During my years in school and while translating the text, however, I had no guarantee that the picture describing the process was accurate, that the last character in line was the didactic monkey- to stand on two feet is not enough proof of being smart. Of course, the word ”kapkagnatsutyun” would definitely not please my client and I thought about that word for a long time due to the fact that the subtext of the material being translated was different. If my memory serves me right, there was a text about pottery and metallurgy.

The next definition that came to me was horizontal change, which was fixed in my mind as an antonym for revolution. I felt the influence of Darwin’s theory due to the fact that his process is longer and boring in contrast to revolution. In Darwin’s theory, the monkey progresses and progresses until finally it becomes a man, and then revolution turns the man into a monkey and the monkey into a man.

This change was transformed into a belief for revolutionaries in the famous ”International” song where it is literally said: ”kto bil ne chem, tot stanet vsem” (the one who was nobody is now somebody). So, we have for example, Monkey Gvon, who is a market wagon driver turns into Gvidon Volodyayevich after walking around the square where the revolution is taking place. It’s okay if he sometimes spits on the ground in his newly modeled room and it’s okay if he signals for a long time while riding in his ten thousand dollar car as if he is yelling “make room, make room” by pushing his cart through the middle of the market.

Now, in your opinion, how long was Gvidon Volodyayevich going to stay Monkey Gvo and how long was he supposed to be a wagon driver in order to fit in Darwin’s famous theory? Why did he have to become the victim or one of the victims of that unproved theory? True, his father had told him a couple of times when he was a child: “Gvo, study well so you can be somebody when you grow up,” while he had stood up and said “I know how to count and I will sign my name where it is said to do so,” but he never thought about the fact that one becomes somebody without any preconditions.
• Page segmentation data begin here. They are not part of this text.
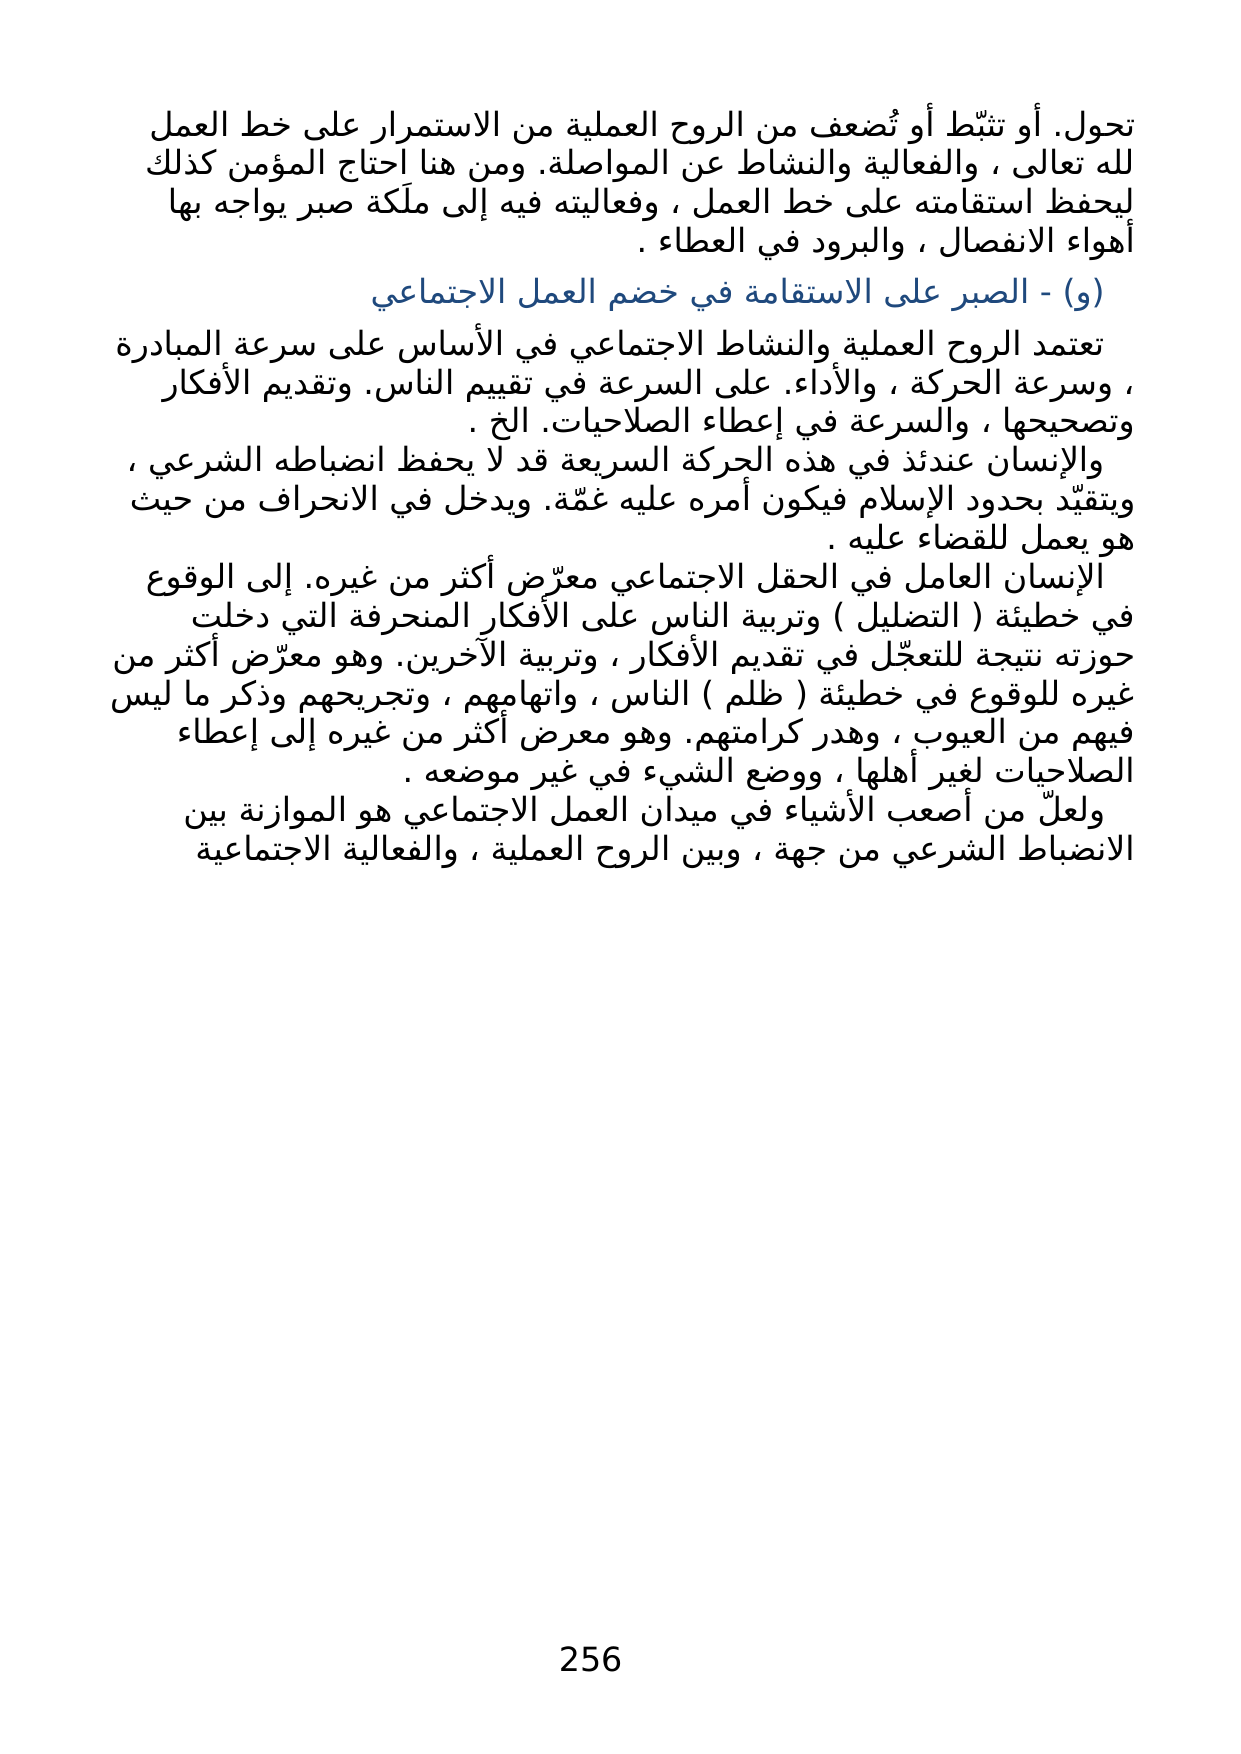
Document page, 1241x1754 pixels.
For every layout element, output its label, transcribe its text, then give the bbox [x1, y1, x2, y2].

subtitle (و) - الصبر على الاستقامة في خضم العمل الاجتماعي [105, 273, 1135, 312]
text ولعلّ من أصعب الأشياء في ميدان العمل الاجتماعي هو الموازنة بين الانضباط الشرعي من جهة ، وبين الروح العملية ، والفعالية الاجتماعية [105, 791, 1135, 868]
text تعتمد الروح العملية والنشاط الاجتماعي في الأساس على سرعة المبادرة ، وسرعة الحركة ، والأداء. على السرعة في تقييم الناس. وتقديم الأفكار وتصحيحها ، والسرعة في إعطاء الصلاحيات. الخ . [105, 324, 1135, 441]
text تحول. أو تثبّط أو تُضعف من الروح العملية من الاستمرار على خط العمل لله تعالى ، والفعالية والنشاط عن المواصلة. ومن هنا احتاج المؤمن كذلك ليحفظ استقامته على خط العمل ، وفعاليته فيه إلى ملَكة صبر يواجه بها أهواء الانفصال ، والبرود في العطاء . [105, 105, 1135, 260]
text والإنسان عندئذ في هذه الحركة السريعة قد لا يحفظ انضباطه الشرعي ، ويتقيّد بحدود الإسلام فيكون أمره عليه غمّة. ويدخل في الانحراف من حيث هو يعمل للقضاء عليه . [105, 441, 1135, 557]
text الإنسان العامل في الحقل الاجتماعي معرّض أكثر من غيره. إلى الوقوع في خطيئة ( التضليل ) وتربية الناس على الأفكار المنحرفة التي دخلت حوزته نتيجة للتعجّل في تقديم الأفكار ، وتربية الآخرين. وهو معرّض أكثر من غيره للوقوع في خطيئة ( ظلم ) الناس ، واتهامهم ، وتجريحهم وذكر ما ليس فيهم من العيوب ، وهدر كرامتهم. وهو معرض أكثر من غيره إلى إعطاء الصلاحيات لغير أهلها ، ووضع الشيء في غير موضعه . [105, 557, 1135, 791]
He doesn’t think about it now either because he has given his cart used during his childhood years to his friend who was riding it in the mornings from “school-university-P.H.D.”.

So, there may be some mistakes in changes and it is not the antonym of revolution. The antonym for revolution is not starting a revolution at all. The antonym for revolution is not even the constitutional amendments referendum because Gvo is not “Monkey Gvo” or “Gvido Volodyayevich” based on this or that constitutional clause, but simply because that is who he is.

Then I thought about the word “haratch” (progress), but I immediately refused because that word alone does not signify development. For example, there can be “har atch” (small progress), but not development. Basically, growth can be double and step by step just like Darwin was explaining the development of man. In this case, the Armenian people have a nice phrase which goes “you eat like the donkey, you become the donkey” (metaphorical-“live and learn”); this probably means that the type of food doesn’t depend on the person’s preferences, taste or even appetite.

On the other hand, the wise Armenian people go along with the vertical development version, when the stage of the square is higher in contrast to the number of people gathered. Now the reader is probably thinking that altitude can not be compared to quantity. In order to clear all doubts, I must say that for Armenian reality, altitude can be compared to both quantity and quality.

For example, the constitutional amendments referendum was in contrast to the empty streets, but that wasn’t a problem for the people who voted “yes” to be in contrast to the number of disappointed people or be compared to the people’s strives to join the “Russia-Belarus” alliance in the not too distant past.

If Charles Darwin knew all about this at the time, he would probably advise Albert Einstein not to stick his nose in the theory of relativity and he would advise me to only occupy myself with translations and not go deep into concepts, much less in a country like Armenia where time is in direct comparison to the herd and the herd is following the herdsman towards Europe.